Records for the exercise:
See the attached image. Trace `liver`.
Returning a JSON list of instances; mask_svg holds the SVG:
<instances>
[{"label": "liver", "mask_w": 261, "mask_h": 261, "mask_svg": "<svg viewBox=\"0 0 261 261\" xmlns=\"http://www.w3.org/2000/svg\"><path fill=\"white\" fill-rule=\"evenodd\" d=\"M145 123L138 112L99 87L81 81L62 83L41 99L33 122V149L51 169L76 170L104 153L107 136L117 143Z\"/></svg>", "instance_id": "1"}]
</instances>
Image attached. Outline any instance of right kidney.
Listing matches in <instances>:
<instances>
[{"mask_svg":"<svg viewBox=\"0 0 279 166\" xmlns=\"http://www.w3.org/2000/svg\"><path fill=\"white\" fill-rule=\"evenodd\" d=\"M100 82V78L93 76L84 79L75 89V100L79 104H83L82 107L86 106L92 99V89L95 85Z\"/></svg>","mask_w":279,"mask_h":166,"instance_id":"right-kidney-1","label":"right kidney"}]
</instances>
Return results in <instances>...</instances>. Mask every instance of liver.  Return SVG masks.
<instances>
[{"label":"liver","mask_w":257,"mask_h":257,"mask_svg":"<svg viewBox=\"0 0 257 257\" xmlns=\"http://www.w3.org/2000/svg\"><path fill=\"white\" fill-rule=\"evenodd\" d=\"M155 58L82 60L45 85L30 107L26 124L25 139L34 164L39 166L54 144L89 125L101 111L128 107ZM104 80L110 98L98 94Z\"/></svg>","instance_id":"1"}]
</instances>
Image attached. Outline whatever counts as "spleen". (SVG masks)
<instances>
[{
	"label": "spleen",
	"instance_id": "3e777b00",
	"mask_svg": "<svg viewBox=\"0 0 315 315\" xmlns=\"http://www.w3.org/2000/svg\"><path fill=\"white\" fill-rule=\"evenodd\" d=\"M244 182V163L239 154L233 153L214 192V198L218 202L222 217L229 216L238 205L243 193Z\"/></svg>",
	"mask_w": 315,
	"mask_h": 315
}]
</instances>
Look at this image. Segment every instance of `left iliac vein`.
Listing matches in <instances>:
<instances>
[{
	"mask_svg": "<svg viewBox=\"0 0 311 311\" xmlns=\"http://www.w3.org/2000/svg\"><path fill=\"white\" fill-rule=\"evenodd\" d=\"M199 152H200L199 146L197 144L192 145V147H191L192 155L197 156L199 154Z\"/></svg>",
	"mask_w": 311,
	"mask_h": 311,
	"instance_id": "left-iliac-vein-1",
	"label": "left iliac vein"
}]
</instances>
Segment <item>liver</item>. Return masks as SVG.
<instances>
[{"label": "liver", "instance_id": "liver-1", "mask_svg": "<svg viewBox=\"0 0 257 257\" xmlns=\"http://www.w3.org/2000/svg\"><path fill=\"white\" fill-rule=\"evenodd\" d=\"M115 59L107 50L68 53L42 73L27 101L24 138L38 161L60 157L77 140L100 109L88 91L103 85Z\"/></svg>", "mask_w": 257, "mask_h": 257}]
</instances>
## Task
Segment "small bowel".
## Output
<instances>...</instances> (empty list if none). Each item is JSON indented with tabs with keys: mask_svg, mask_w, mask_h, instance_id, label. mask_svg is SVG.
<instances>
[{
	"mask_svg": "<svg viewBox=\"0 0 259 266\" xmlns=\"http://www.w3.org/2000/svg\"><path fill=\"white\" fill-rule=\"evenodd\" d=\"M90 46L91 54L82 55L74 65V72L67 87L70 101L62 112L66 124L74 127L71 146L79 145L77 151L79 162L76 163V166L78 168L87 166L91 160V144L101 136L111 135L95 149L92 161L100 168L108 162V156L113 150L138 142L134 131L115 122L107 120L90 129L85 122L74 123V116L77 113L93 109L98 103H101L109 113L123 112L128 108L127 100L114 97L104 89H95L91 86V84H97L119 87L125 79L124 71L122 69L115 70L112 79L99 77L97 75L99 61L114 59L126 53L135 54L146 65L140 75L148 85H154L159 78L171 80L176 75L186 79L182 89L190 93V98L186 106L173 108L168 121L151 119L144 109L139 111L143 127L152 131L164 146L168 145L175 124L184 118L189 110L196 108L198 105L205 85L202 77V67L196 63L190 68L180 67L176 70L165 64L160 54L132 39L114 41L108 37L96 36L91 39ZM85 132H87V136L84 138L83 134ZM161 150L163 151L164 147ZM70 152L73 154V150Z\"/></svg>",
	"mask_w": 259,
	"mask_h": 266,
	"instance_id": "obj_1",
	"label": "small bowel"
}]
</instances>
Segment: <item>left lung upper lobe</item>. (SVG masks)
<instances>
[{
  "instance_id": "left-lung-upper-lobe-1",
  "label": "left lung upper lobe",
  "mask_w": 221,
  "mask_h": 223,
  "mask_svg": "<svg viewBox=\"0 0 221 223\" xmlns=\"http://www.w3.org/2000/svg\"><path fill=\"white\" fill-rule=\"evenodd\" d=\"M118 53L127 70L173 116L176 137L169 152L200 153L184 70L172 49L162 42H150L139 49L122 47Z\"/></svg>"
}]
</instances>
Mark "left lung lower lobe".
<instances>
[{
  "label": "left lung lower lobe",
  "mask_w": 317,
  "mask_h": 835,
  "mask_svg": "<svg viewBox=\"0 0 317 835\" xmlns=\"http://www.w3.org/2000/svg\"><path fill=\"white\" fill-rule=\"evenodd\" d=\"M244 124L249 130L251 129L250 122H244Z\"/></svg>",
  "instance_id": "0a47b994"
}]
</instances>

Directive: Rewrite the items from the line containing "Segment <item>liver</item>. Return" through the end of the items, replacing "Segment" with "Outline" and leaving everything else unchanged.

Reply:
Outline <item>liver</item>. Return masks as SVG.
<instances>
[{"label": "liver", "instance_id": "liver-1", "mask_svg": "<svg viewBox=\"0 0 257 257\" xmlns=\"http://www.w3.org/2000/svg\"><path fill=\"white\" fill-rule=\"evenodd\" d=\"M115 59L107 50L68 53L42 73L27 101L24 138L38 161L60 157L77 140L100 109L88 91L103 85Z\"/></svg>", "mask_w": 257, "mask_h": 257}]
</instances>
## Task
Outline "small bowel".
## Output
<instances>...</instances> (empty list if none). Each item is JSON indented with tabs with keys: mask_svg, mask_w, mask_h, instance_id, label. mask_svg is SVG.
<instances>
[{
	"mask_svg": "<svg viewBox=\"0 0 259 266\" xmlns=\"http://www.w3.org/2000/svg\"><path fill=\"white\" fill-rule=\"evenodd\" d=\"M90 46L91 54L82 55L74 65V72L67 87L70 101L62 112L66 124L74 127L71 146L79 145L77 151L79 162L76 163V166L78 168L87 166L91 160V144L101 136L111 135L95 149L92 161L100 168L108 162V156L113 150L138 142L134 131L115 122L107 120L90 129L85 122L74 123V116L77 113L93 109L98 103H101L109 113L123 112L128 108L127 100L114 97L104 89H95L91 86V84H97L119 87L125 79L124 71L122 69L115 70L112 79L99 77L97 75L99 61L114 59L126 53L135 54L146 65L140 75L148 85H154L159 78L171 80L176 75L186 79L182 89L190 93V98L186 106L173 108L168 121L151 119L144 109L139 111L143 127L152 131L164 146L168 145L175 124L184 118L189 110L196 108L198 105L205 85L202 77V67L196 63L190 68L180 67L176 70L165 64L160 54L132 39L114 41L108 37L96 36L91 39ZM85 132H87V136L84 138L83 134ZM161 150L163 151L164 147ZM70 152L73 154V150Z\"/></svg>",
	"mask_w": 259,
	"mask_h": 266,
	"instance_id": "obj_1",
	"label": "small bowel"
}]
</instances>
Outline: <item>left lung upper lobe</item>. (SVG masks)
<instances>
[{
  "instance_id": "left-lung-upper-lobe-1",
  "label": "left lung upper lobe",
  "mask_w": 221,
  "mask_h": 223,
  "mask_svg": "<svg viewBox=\"0 0 221 223\" xmlns=\"http://www.w3.org/2000/svg\"><path fill=\"white\" fill-rule=\"evenodd\" d=\"M118 53L127 70L173 116L176 137L169 152L200 153L184 70L172 49L162 42H150L139 49L122 47Z\"/></svg>"
}]
</instances>
Mark "left lung lower lobe".
<instances>
[{
  "label": "left lung lower lobe",
  "mask_w": 317,
  "mask_h": 835,
  "mask_svg": "<svg viewBox=\"0 0 317 835\" xmlns=\"http://www.w3.org/2000/svg\"><path fill=\"white\" fill-rule=\"evenodd\" d=\"M244 124L249 130L251 129L250 122H244Z\"/></svg>",
  "instance_id": "0a47b994"
}]
</instances>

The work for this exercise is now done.